1. Restored lines: 3,200 (maybe rightly), 230 (maybe rightly), 415 and 417 (I disagree), 576 (I disagree). Choice of another transmitted reading: 4,69 uoci versus uocis (granted); 121 et versus ut (granted); 417 numen versus nomen (I disagree). Barchiesi (wrongly in my view) attributes to Narcissus, not to the narrator, the second hemistich of 3,447 and misrepresents Tarrant’s punctuation in the “nota al testo”. Neither Barchiesi nor Rosati seem to contribute any personal emendation to the text of books III-IV. The reader must be aware that the abridged apparatus may deprive him of salutary warnings such as the doubts entertained by Tarrant about 4,704 et orant (read opemque, cf. 737 auxilium ?).

2. In 3,291 et is to be connected with deorum, not with the immediately following deus. The translator gets it right.

3. See Georg Luck’s detailed and learned review of Tarrant’s edition in Exemplaria Classica 9, 2005, 249-271. I have abstained from discussing passages rightly (in my view) criticised by Luck. Tarrant’s apparatus should have reported more conjectures, as Luck shows. I should like to advertise here Felix Gaertner’s revival ( Rheinisches Museum für Philologie 150, 2007, 93-95) of a most admirable emendation in 6,343, Verheykius’ Melitensis for mediocris, mentioned by Magnus 1914 but not by Tarrant.

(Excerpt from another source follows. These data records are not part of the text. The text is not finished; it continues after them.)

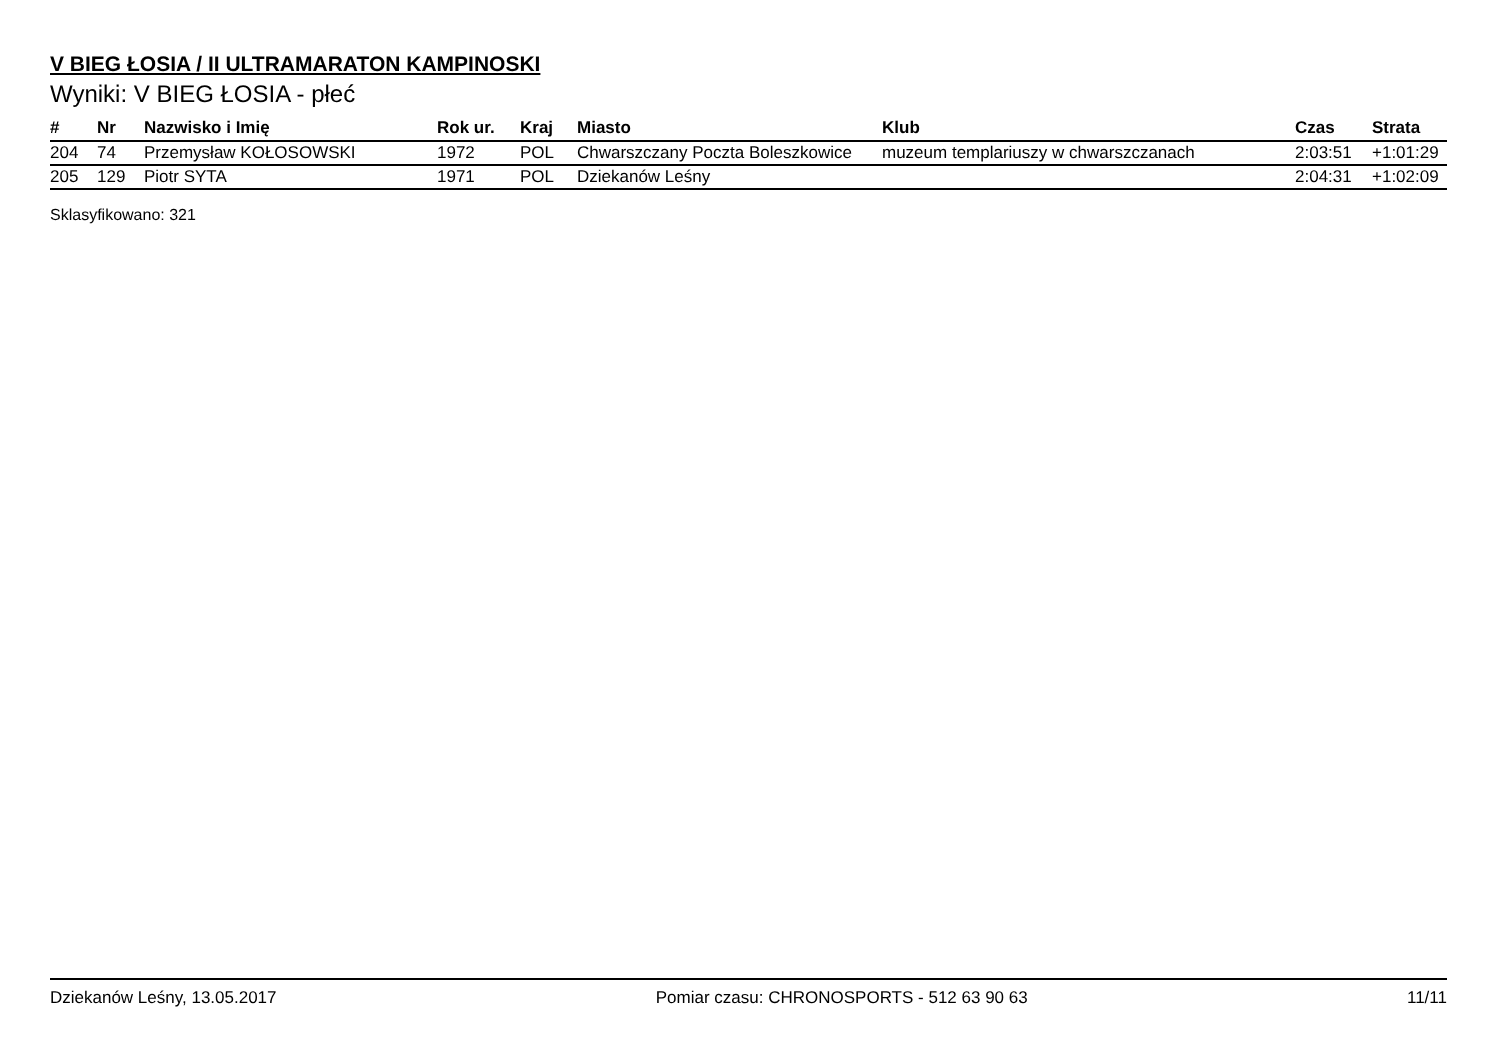V BIEG ŁOSIA / II ULTRAMARATON KAMPINOSKI
Wyniki: V BIEG ŁOSIA - płeć
| # | Nr | Nazwisko i Imię | Rok ur. | Kraj | Miasto | Klub | Czas | Strata |
| --- | --- | --- | --- | --- | --- | --- | --- | --- |
| 204 | 74 | Przemysław KOŁOSOWSKI | 1972 | POL | Chwarszczany Poczta Boleszkowice | muzeum templariuszy w chwarszczanach | 2:03:51 | +1:01:29 |
| 205 | 129 | Piotr SYTA | 1971 | POL | Dziekanów Leśny | | 2:04:31 | +1:02:09 |
Sklasyfikowano: 321
Dziekanów Leśny, 13.05.2017 Pomiar czasu: CHRONOSPORTS - 512 63 90 63 11/11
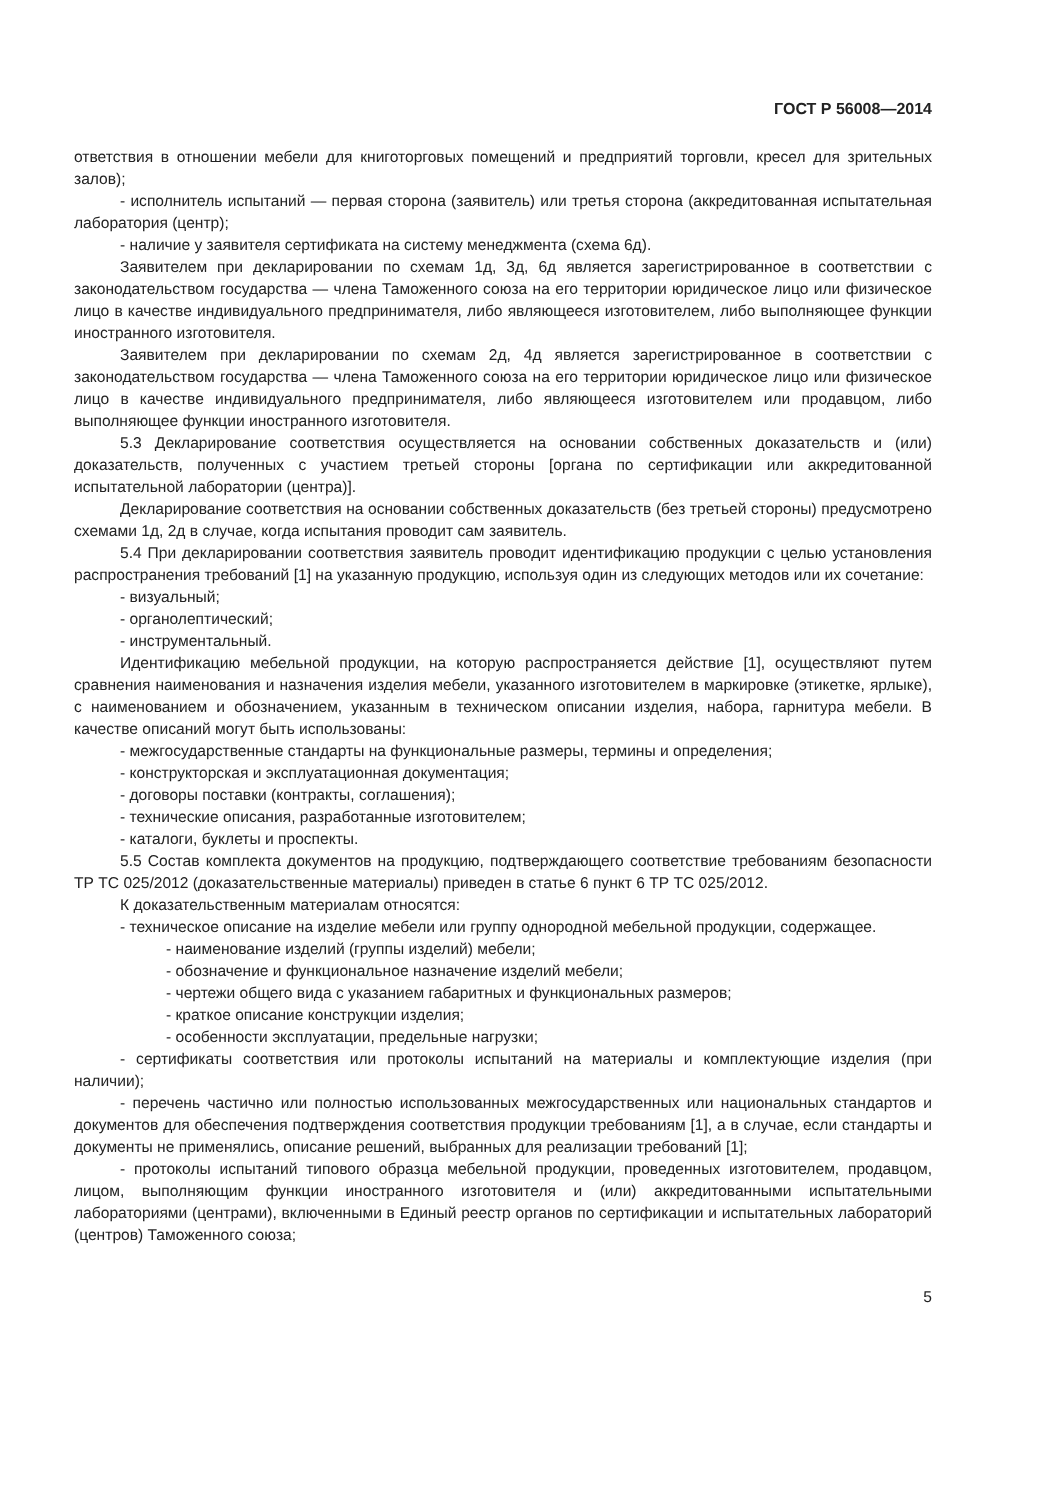ГОСТ Р 56008—2014
ответствия в отношении мебели для книготорговых помещений и предприятий торговли, кресел для зрительных залов);
- исполнитель испытаний — первая сторона (заявитель) или третья сторона (аккредитованная испытательная лаборатория (центр);
- наличие у заявителя сертификата на систему менеджмента (схема 6д).
Заявителем при декларировании по схемам 1д, 3д, 6д является зарегистрированное в соответствии с законодательством государства — члена Таможенного союза на его территории юридическое лицо или физическое лицо в качестве индивидуального предпринимателя, либо являющееся изготовителем, либо выполняющее функции иностранного изготовителя.
Заявителем при декларировании по схемам 2д, 4д является зарегистрированное в соответствии с законодательством государства — члена Таможенного союза на его территории юридическое лицо или физическое лицо в качестве индивидуального предпринимателя, либо являющееся изготовителем или продавцом, либо выполняющее функции иностранного изготовителя.
5.3 Декларирование соответствия осуществляется на основании собственных доказательств и (или) доказательств, полученных с участием третьей стороны [органа по сертификации или аккредитованной испытательной лаборатории (центра)].
Декларирование соответствия на основании собственных доказательств (без третьей стороны) предусмотрено схемами 1д, 2д в случае, когда испытания проводит сам заявитель.
5.4 При декларировании соответствия заявитель проводит идентификацию продукции с целью установления распространения требований [1] на указанную продукцию, используя один из следующих методов или их сочетание:
- визуальный;
- органолептический;
- инструментальный.
Идентификацию мебельной продукции, на которую распространяется действие [1], осуществляют путем сравнения наименования и назначения изделия мебели, указанного изготовителем в маркировке (этикетке, ярлыке), с наименованием и обозначением, указанным в техническом описании изделия, набора, гарнитура мебели. В качестве описаний могут быть использованы:
- межгосударственные стандарты на функциональные размеры, термины и определения;
- конструкторская и эксплуатационная документация;
- договоры поставки (контракты, соглашения);
- технические описания, разработанные изготовителем;
- каталоги, буклеты и проспекты.
5.5 Состав комплекта документов на продукцию, подтверждающего соответствие требованиям безопасности ТР ТС 025/2012 (доказательственные материалы) приведен в статье 6 пункт 6 ТР ТС 025/2012.
К доказательственным материалам относятся:
- техническое описание на изделие мебели или группу однородной мебельной продукции, содержащее.
- наименование изделий (группы изделий) мебели;
- обозначение и функциональное назначение изделий мебели;
- чертежи общего вида с указанием габаритных и функциональных размеров;
- краткое описание конструкции изделия;
- особенности эксплуатации, предельные нагрузки;
- сертификаты соответствия или протоколы испытаний на материалы и комплектующие изделия (при наличии);
- перечень частично или полностью использованных межгосударственных или национальных стандартов и документов для обеспечения подтверждения соответствия продукции требованиям [1], а в случае, если стандарты и документы не применялись, описание решений, выбранных для реализации требований [1];
- протоколы испытаний типового образца мебельной продукции, проведенных изготовителем, продавцом, лицом, выполняющим функции иностранного изготовителя и (или) аккредитованными испытательными лабораториями (центрами), включенными в Единый реестр органов по сертификации и испытательных лабораторий (центров) Таможенного союза;
5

The commentary on books V-VI will by Rosati.

4. It’s misleading to say that poets (including “Homer”) who use only one scansion “adottono una soluzione coerente” and that those who use both are incoherent. “Homer” always uses the word with short second syllable because in most cases if not all in which he needs the word the other scansion would not fit the hexameter.